Keyword tokenizer
The keyword
tokenizer ingests text and outputs it exactly as a single, unaltered token. This makes it particularly useful when you want the input to remain intact, such as when managing structured data like names, product codes, or email addresses.
The keyword
tokenizer can be paired with token filters to process the text, for example, to normalize it or to remove extraneous characters.
Example usage
The following example request creates a new index named my_index
and configures an analyzer with a keyword
tokenizer:
PUT /my_index
{
"settings": {
"analysis": {
"analyzer": {
"my_keyword_analyzer": {
"type": "custom",
"tokenizer": "keyword"
}
}
}
},
"mappings": {
"properties": {
"content": {
"type": "text",
"analyzer": "my_keyword_analyzer"
}
}
}
}
Generated tokens
Use the following request to examine the tokens generated using the analyzer:
POST /my_index/_analyze
{
"analyzer": "my_keyword_analyzer",
"text": "OpenSearch Example"
}
The response contains the single token representing the original text:
{
"tokens": [
{
"token": "OpenSearch Example",
"start_offset": 0,
"end_offset": 18,
"type": "word",
"position": 0
}
]
}
Parameters
The keyword
token filter can be configured with the following parameter.
Parameter | Required/Optional | Data type | Description |
---|---|---|---|
buffer_size | Optional | Integer | Determines the character buffer size. Default is 256 . There is usually no need to change this setting. |
Combining the keyword tokenizer with token filters
To enhance the functionality of the keyword
tokenizer, you can combine it with token filters.
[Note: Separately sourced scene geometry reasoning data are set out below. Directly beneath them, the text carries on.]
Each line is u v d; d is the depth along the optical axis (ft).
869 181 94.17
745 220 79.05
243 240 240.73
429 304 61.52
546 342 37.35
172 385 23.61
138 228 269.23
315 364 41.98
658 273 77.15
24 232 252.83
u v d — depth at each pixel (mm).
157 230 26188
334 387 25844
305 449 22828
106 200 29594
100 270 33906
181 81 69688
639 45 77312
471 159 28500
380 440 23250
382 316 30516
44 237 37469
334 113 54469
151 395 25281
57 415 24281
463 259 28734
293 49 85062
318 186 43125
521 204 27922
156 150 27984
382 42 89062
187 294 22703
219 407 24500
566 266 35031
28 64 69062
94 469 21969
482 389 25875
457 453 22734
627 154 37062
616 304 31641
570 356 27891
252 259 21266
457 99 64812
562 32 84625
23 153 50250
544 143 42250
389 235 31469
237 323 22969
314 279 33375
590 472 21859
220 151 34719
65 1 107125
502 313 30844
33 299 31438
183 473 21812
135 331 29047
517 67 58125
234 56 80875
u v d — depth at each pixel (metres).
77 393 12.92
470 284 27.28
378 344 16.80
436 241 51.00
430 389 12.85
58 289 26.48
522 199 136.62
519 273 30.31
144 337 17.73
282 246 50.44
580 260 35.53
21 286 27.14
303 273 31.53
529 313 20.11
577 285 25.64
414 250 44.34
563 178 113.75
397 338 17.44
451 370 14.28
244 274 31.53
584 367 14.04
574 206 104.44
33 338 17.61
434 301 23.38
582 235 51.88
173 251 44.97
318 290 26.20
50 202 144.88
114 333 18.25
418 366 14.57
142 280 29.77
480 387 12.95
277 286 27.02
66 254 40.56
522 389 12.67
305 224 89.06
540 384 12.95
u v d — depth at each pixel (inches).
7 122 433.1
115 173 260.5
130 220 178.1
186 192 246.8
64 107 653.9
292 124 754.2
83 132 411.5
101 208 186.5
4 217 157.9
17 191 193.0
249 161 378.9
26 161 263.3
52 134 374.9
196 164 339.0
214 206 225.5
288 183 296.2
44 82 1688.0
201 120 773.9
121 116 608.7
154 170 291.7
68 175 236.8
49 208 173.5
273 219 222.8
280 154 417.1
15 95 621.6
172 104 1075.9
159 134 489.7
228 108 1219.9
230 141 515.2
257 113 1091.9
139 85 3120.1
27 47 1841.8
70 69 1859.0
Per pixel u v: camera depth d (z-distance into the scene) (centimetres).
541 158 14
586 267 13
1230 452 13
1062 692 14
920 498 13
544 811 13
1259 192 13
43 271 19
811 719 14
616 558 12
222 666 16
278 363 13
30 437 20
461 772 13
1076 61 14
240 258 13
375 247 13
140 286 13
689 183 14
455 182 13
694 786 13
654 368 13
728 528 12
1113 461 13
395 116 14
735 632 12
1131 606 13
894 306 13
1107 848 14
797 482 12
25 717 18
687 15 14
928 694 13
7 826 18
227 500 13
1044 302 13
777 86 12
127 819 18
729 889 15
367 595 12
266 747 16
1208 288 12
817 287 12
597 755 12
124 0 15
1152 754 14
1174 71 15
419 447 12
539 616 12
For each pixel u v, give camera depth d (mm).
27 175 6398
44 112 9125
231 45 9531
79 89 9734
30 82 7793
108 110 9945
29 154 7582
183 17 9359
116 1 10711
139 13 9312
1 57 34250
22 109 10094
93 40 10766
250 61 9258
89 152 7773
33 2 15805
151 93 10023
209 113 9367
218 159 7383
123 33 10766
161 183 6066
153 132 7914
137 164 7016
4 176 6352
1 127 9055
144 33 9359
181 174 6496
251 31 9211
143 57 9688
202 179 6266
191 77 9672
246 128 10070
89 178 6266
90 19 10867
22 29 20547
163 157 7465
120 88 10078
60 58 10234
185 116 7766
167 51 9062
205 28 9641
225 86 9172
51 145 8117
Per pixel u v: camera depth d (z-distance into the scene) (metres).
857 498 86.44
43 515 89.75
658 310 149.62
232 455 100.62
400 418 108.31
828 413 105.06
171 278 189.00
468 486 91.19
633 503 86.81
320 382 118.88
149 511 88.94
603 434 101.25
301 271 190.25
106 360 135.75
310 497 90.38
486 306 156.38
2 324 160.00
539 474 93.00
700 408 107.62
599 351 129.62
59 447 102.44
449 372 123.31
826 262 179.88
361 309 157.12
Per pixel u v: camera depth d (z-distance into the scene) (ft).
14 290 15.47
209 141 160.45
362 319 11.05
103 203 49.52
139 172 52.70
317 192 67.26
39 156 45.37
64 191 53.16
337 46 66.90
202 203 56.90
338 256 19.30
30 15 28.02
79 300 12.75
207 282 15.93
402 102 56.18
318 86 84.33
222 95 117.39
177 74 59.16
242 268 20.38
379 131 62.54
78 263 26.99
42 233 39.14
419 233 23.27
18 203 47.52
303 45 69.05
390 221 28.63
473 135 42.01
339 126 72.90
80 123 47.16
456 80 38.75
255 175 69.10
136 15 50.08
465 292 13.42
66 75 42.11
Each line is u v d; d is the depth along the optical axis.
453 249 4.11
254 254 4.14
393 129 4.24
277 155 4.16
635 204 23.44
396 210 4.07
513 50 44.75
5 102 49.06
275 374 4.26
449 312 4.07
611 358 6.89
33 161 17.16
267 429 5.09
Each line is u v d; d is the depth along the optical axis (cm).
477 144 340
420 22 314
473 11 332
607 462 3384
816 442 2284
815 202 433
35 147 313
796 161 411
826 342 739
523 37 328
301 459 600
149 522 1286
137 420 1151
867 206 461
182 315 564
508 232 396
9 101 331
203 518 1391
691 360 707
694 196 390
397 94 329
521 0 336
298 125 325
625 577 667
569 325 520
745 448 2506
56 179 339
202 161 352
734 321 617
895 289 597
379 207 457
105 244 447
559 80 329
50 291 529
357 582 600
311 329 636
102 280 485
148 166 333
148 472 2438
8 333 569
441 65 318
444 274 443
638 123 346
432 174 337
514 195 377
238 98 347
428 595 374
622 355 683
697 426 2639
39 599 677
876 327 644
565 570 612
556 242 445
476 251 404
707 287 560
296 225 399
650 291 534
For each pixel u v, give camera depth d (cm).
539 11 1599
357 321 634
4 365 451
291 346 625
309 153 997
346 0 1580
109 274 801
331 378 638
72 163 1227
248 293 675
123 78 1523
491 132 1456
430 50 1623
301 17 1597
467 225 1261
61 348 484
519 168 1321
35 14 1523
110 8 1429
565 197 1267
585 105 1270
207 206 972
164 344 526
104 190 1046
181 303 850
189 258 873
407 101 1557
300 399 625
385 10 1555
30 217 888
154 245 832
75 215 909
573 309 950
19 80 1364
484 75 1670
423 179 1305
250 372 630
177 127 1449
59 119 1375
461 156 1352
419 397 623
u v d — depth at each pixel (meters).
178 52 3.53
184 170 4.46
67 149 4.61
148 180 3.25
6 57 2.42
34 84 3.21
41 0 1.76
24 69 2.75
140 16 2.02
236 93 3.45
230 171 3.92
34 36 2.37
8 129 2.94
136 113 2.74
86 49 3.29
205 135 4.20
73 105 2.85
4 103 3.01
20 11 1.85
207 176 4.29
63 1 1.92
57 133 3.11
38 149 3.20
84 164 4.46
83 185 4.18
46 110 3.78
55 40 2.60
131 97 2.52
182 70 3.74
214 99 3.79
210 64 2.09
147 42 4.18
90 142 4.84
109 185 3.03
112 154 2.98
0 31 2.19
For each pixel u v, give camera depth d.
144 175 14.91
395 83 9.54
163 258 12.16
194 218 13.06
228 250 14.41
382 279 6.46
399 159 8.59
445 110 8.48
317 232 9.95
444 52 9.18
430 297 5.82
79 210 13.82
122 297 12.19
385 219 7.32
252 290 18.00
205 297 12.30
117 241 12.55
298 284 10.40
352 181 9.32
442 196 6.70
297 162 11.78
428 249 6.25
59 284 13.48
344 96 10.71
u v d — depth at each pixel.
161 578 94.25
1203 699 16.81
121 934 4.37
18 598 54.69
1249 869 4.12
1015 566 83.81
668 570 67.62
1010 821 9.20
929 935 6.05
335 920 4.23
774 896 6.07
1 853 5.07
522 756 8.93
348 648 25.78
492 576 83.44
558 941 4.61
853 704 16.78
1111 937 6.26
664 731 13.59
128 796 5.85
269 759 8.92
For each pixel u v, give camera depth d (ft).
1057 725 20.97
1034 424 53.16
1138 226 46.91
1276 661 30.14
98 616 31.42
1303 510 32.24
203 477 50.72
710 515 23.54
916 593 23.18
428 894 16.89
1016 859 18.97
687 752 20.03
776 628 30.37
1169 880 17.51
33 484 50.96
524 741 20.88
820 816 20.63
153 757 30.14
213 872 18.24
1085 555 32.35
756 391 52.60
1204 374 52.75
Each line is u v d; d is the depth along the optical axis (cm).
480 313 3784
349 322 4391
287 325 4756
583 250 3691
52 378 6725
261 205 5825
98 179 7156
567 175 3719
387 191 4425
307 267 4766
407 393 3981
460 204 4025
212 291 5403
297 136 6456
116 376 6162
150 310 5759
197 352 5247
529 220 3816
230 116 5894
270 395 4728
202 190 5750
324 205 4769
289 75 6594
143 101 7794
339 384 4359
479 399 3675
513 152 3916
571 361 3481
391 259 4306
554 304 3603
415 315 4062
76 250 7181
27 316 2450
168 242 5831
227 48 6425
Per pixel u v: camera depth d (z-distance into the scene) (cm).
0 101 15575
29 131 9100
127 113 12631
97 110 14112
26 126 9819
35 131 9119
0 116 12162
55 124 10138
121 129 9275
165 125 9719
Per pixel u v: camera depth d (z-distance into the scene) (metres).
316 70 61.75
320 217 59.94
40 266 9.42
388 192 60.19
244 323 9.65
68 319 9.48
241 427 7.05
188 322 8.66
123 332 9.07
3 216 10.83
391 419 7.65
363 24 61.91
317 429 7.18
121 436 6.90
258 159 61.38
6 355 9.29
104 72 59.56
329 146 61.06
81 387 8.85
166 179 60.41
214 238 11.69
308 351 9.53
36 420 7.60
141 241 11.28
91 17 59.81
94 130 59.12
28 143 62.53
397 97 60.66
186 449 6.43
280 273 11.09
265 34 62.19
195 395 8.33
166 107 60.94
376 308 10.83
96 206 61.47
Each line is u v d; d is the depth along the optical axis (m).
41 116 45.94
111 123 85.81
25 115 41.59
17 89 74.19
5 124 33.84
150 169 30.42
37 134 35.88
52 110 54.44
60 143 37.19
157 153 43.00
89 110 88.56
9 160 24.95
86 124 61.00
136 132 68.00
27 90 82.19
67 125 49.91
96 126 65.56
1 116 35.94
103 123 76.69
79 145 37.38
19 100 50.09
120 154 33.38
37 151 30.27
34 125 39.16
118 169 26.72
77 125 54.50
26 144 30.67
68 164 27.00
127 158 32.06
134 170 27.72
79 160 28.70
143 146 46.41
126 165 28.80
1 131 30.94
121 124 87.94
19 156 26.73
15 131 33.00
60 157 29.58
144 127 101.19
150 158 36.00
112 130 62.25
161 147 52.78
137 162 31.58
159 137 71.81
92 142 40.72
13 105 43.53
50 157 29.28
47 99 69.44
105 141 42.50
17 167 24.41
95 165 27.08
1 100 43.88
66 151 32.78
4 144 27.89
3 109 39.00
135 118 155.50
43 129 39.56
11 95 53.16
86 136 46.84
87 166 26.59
Token filters can transform the text, such as converting it to lowercase or removing unwanted characters.
Example: Using the pattern_replace filter and keyword tokenizer
In this example, the pattern_replace
filter uses a regular expression to replace all non-alphanumeric characters with an empty string:
POST _analyze
{
"tokenizer": "keyword",
"filter": [
{
"type": "pattern_replace",
"pattern": "[^a-zA-Z0-9]",
"replacement": ""
}
],
"text": "Product#1234-XYZ"
}
The pattern_replace
filter removes non-alphanumeric characters and returns the following token:
{
"tokens": [
{
"token": "Product1234XYZ",
"start_offset": 0,
"end_offset": 16,
"type": "word",
"position": 0
}
]
}